It’s that time again. Every two years Goldman Sachs elevates a fresh crop of bankers into the upper echelons of Wall Street when it names its new partners. Last time around, Goldman appointed a record 115 partners. But that was 2006, at the height of the boom. This time around, the number of new partners is expected to be much smaller.
From the Telegraph:
A four-month selection process culminates as early as Tuesday with an email circulated within Goldman naming the new partner managing directors and letting the present incumbents know whether they have kept the title.
The selection process is shrouded in secrecy but bankers have to nominated by existing partners to be considered and are discouraged from openly campaigning for the position.
The process developed to vet candidates – known as “cross-ruffing” – sees partners review bankers from other departments.
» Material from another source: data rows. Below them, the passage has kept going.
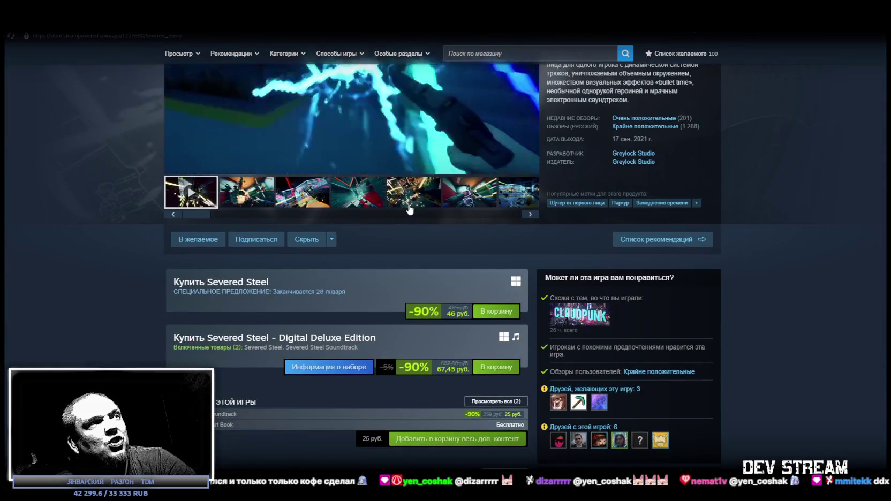
scroll(407, 206, up, 3)
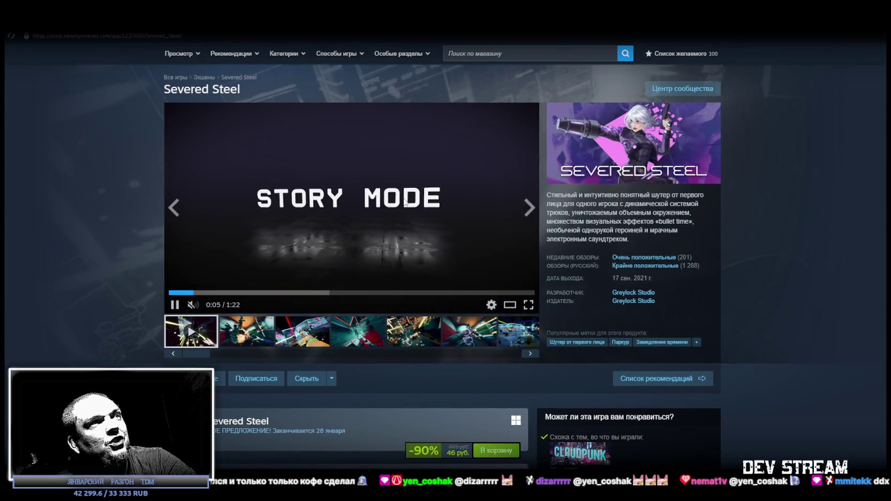
click(216, 305)
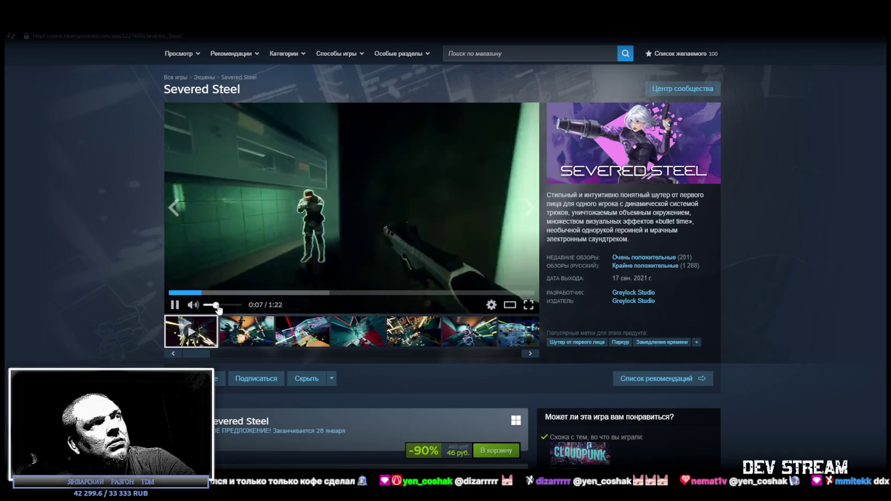
drag(216, 306, 218, 305)
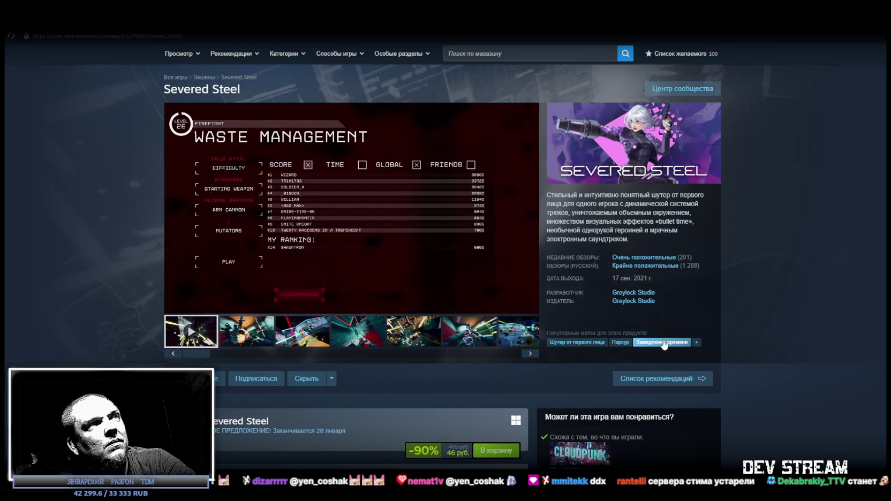
Mute the trailer again and add Severed Steel (−90%, 46 руб.) to the cart.
scroll(664, 344, down, 3)
scroll(194, 257, up, 2)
The partner has to then decide whether to recommend the candidate’s appointment. Fewer than half those initially nominated make the grade and that ratio is expected to be markedly smaller this year.
Successful nominees will receive a telephone call from chief executive Lloyd Blankfein or co-presidents John Winkelried and Gary Cohn to tell them the welcome news.
Partner managing directors receive a basic salary of $600,000 (£377,000) but in the past each could expect to take home multiples of that as their share of the bank’s bonus pool. Last year, that total bonus pool stood at $16.9bn, meaning $3.38bn for the partners pot, equivalent to $11.2m each.